An undercover BBC investigation found that Syrian refugee children have been making clothes for British shoppers. Factories in Turkey found that children have been working on clothes for Marks and Spencer and the online retailer ASOS. Many adult refugees were also seen working illegally for the brands like Mango jeans and Zara.
On the other hand the brands have said that they carefully monitor their supply chains and do not tolerate or allow exploitation of refugees or children. Marks and Spencer says that they conducted inspections that did not find a single Syrian refugee working in its supply chain in Turkey. But Panorama managed to find seven Syrians working in one of the British retailer’s main factories.
It was also found that the refugees earned a little more than a pound an hour which is way below the Turkish minimum wage. The refugees were employed through a middleman who paid them in cash on the street. One of the refugees, on the condition of anonymity said that they were poorly treated at the factory. He said, “If anything happens to a Syrian, they will throw him away like a piece of cloth.” The youngest worker at the factory was 15 years and was working more than 12 hours a day just ironing clothes before they were shipped to the UK.

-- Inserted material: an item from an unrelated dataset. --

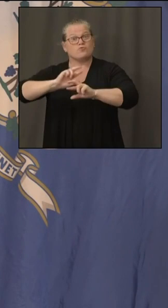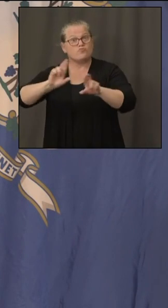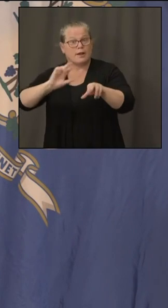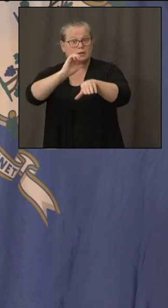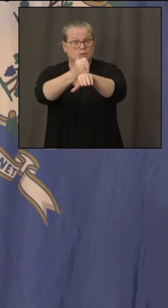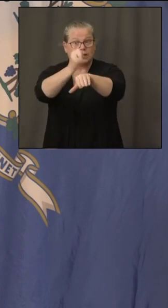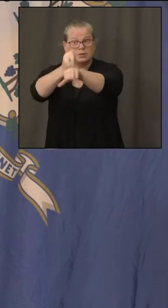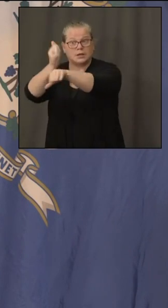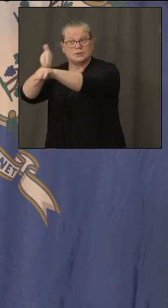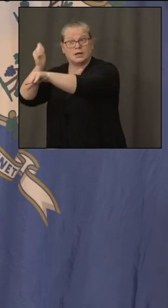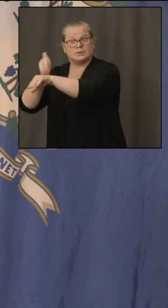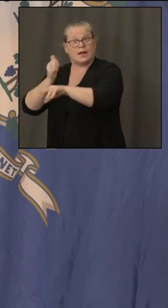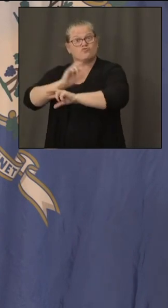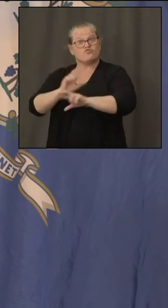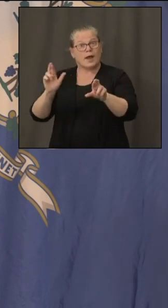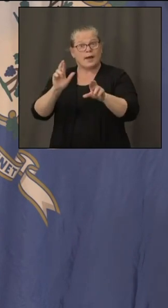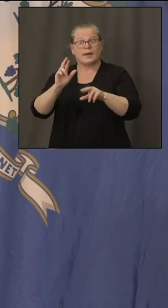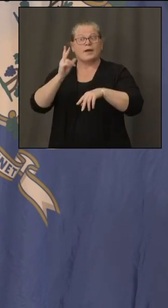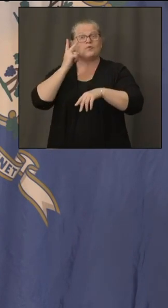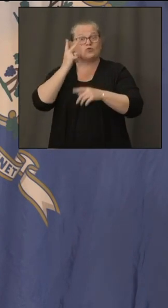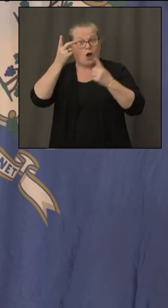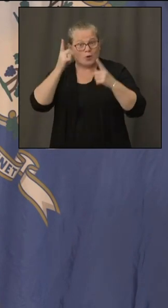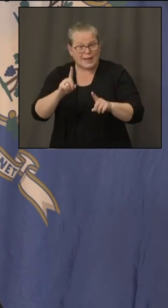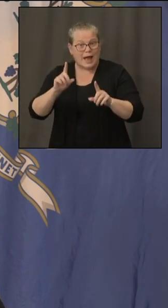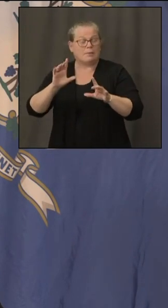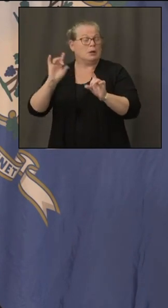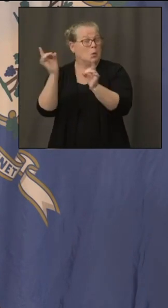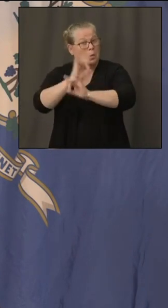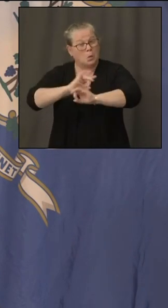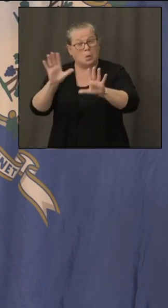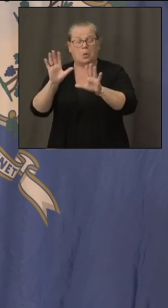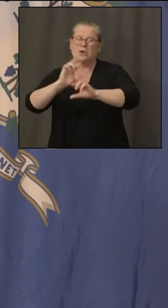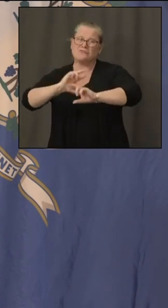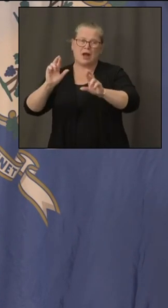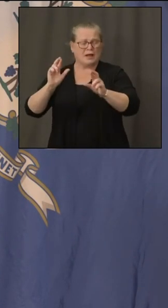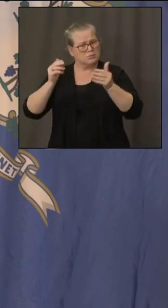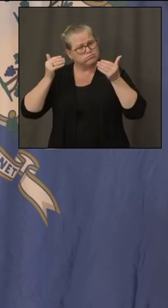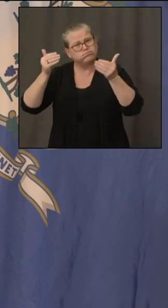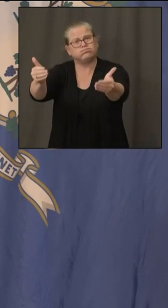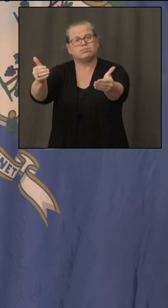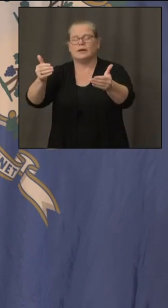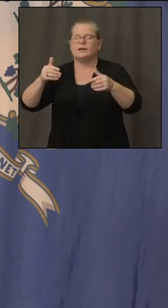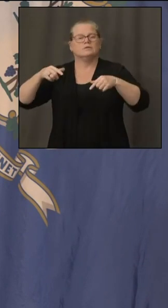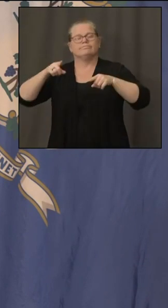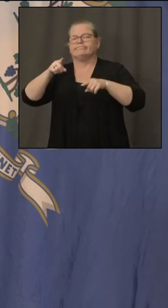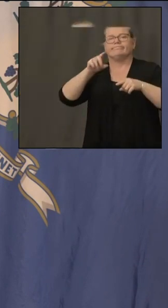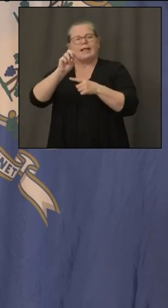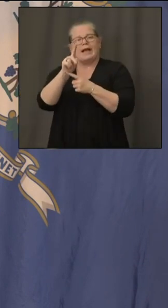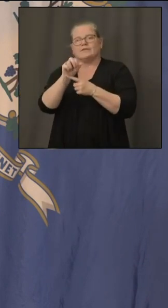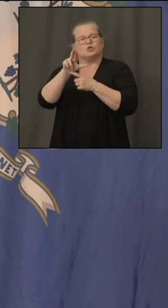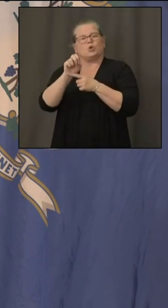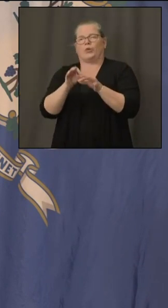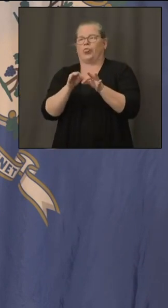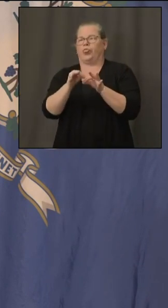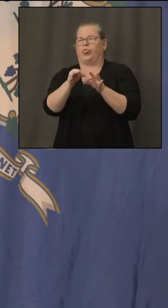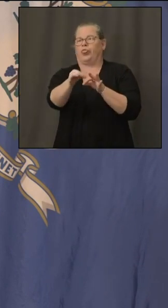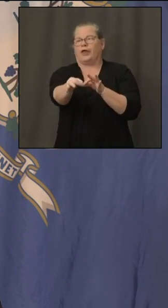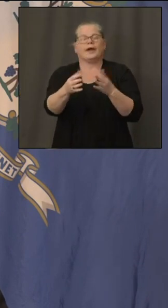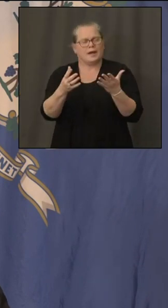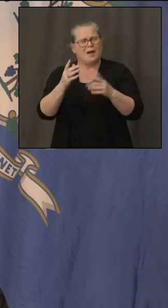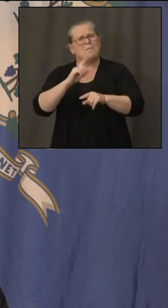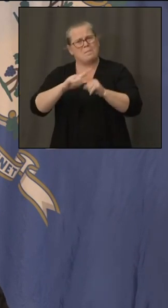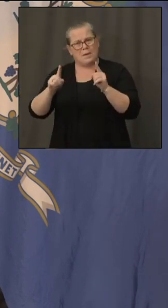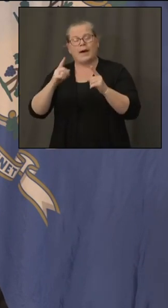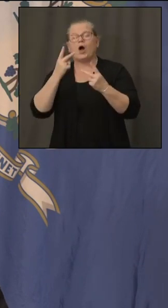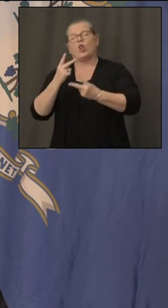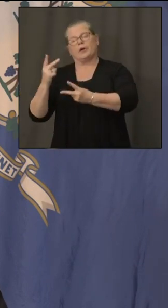scope of what was happening you know but there's plenty of time to look back i'm looking forward right now we've got to get more people on the ground more boots on the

A Marks and Spencer spokespersons said that the programme’s findings are very serious and unacceptable to them. It is also offering permanent legal employment to any Syrians who were employed at the factory. The brand clarified that they follow ethical fundamentals and all their suppliers are contractually required to comply with their Global Sourcing Principles that cover what they expect and require from them. M&S has also promised that they would ensure that such things do not happen again.